I've been having a lot of fun playing with electronics this summer. I completed my AVR microcontroller project, which involved designing a custom circuit board and having it manufactured. More details soon.

Since I feel like I have a reasonable handle on working with AVRs, I'm currently taking a step back, and learning about low-level digital circuits - gates, flip-flops, etc.

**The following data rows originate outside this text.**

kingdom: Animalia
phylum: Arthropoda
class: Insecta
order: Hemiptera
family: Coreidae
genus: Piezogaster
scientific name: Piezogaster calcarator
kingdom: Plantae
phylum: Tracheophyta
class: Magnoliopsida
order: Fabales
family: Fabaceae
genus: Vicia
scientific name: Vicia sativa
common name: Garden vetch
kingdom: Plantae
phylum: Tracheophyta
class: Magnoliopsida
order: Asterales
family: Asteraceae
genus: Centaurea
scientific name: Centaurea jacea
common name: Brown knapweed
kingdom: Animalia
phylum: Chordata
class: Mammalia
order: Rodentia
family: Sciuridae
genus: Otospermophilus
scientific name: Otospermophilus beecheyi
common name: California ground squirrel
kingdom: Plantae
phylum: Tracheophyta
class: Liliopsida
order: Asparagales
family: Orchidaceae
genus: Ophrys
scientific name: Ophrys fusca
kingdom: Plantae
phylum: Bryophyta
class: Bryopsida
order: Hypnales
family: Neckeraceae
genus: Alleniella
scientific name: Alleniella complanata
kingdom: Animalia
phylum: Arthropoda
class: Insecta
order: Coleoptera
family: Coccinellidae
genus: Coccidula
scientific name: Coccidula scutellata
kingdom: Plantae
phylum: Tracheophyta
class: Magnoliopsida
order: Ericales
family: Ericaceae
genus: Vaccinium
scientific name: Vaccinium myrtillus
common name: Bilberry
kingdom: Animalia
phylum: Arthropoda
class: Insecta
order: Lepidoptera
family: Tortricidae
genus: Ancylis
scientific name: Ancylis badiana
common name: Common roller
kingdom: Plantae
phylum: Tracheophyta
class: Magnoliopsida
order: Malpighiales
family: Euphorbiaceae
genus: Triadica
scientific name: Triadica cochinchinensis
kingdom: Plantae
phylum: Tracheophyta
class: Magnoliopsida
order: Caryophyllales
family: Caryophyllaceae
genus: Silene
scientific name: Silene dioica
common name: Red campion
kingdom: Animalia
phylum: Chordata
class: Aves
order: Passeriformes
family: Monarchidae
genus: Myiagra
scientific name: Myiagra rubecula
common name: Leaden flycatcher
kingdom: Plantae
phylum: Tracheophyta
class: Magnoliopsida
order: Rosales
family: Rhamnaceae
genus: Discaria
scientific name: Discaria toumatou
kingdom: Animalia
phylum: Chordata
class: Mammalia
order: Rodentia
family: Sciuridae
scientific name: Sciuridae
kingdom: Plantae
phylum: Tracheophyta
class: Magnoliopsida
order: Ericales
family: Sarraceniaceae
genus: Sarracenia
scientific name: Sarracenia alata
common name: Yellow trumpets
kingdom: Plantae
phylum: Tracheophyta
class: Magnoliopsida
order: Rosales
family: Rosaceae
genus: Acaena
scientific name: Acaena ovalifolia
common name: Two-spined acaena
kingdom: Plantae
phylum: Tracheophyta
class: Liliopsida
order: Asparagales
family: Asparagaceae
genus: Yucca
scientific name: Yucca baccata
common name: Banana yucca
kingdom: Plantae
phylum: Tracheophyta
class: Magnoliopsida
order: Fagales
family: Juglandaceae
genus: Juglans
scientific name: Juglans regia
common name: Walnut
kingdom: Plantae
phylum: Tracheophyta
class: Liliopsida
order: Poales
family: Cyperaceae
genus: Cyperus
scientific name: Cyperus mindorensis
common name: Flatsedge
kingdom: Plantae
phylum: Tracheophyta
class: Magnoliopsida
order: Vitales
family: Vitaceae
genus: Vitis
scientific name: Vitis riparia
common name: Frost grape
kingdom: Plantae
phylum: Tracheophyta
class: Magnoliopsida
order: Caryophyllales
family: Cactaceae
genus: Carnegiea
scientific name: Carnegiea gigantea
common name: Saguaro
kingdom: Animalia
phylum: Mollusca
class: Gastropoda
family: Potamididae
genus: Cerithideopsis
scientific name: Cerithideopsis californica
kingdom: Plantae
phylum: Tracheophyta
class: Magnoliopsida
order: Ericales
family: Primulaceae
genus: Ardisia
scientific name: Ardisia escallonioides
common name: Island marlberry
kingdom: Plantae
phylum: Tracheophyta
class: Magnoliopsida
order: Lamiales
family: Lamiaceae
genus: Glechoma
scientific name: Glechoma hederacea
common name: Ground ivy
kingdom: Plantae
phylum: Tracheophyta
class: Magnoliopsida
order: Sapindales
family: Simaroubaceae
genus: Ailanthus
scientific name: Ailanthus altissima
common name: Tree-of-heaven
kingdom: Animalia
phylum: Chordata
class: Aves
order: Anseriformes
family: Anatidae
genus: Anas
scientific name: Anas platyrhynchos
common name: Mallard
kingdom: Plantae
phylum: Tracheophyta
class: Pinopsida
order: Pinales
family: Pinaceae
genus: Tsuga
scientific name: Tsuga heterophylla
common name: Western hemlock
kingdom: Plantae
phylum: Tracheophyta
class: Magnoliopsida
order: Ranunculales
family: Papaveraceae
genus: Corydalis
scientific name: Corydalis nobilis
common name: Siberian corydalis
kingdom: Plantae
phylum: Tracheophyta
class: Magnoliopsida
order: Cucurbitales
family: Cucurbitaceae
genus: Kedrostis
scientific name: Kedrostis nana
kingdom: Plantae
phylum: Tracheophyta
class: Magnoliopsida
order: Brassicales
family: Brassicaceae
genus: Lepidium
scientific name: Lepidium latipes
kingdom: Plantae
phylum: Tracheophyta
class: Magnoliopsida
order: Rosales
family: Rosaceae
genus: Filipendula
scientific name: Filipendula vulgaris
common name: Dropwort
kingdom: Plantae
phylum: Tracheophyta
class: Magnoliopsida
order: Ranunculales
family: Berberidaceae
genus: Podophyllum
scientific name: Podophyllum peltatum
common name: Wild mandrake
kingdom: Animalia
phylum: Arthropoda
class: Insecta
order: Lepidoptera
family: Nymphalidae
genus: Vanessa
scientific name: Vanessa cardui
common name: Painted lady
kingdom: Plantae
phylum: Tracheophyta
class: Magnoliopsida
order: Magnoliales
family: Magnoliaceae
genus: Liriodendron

Several important issues arise when building digital circuits:
  1. You need to have a power-on reset to get all of the stateful circuit elements into a well-defined initial state
  2. You need a clock source
  3. To understand what is going on in the circuit, you need a way of visualizing the logic levels at important points
I solved the first two problems by constructing a small circuit with six pushbuttons, using a switch debouncing circuit I found in the Microcontroller Idea Book. Each button controls a single output pin. A button press causes the output pin to go low, and a button release causes the output pin to return high. Since a 74HC14 Schmitt-trigger hex inverter IC is used, there are six buttons/outputs. A picture:


The thing at the lower-right with the two wires sticking out of it is a single-row header socket, which is very handy for allowing wires to be plugged into a circuit on the fly. I will spare you a picture of the underside, where you can see how bad I am at soldering things. In any case, the thing works, and is useful for generating both reset and clock signals.

I addressed problem number 3 (visualizing logic levels) using a pair of 74HC04 (hex inverter) ICs to control 6 LEDs. Each input is fed through a pair of inverters, where the output of the second inverter controls the LED. So, the LED is lit if the input is high, and is dark when the input is low. Basically, each input is a really simple logic probe. (I found out by experience that you can't use a 74HC output to both light an LED and also drive an input.) The only minor hassle is that you have to tie the unused inputs to ground, but that's not a big deal. A picture:


Here, the LEDs are showing the output of (one half of) a 74HC139 2-to-4 decoder driven by a 74HC74 dual D-type flip-flop used as a 2-bit counter. When the clock button is pressed, the dark LED (the '139 decoder has active-low outputs) cycles through positions 0 (left) through 3 (third LED from the right). The last two LEDs are unused.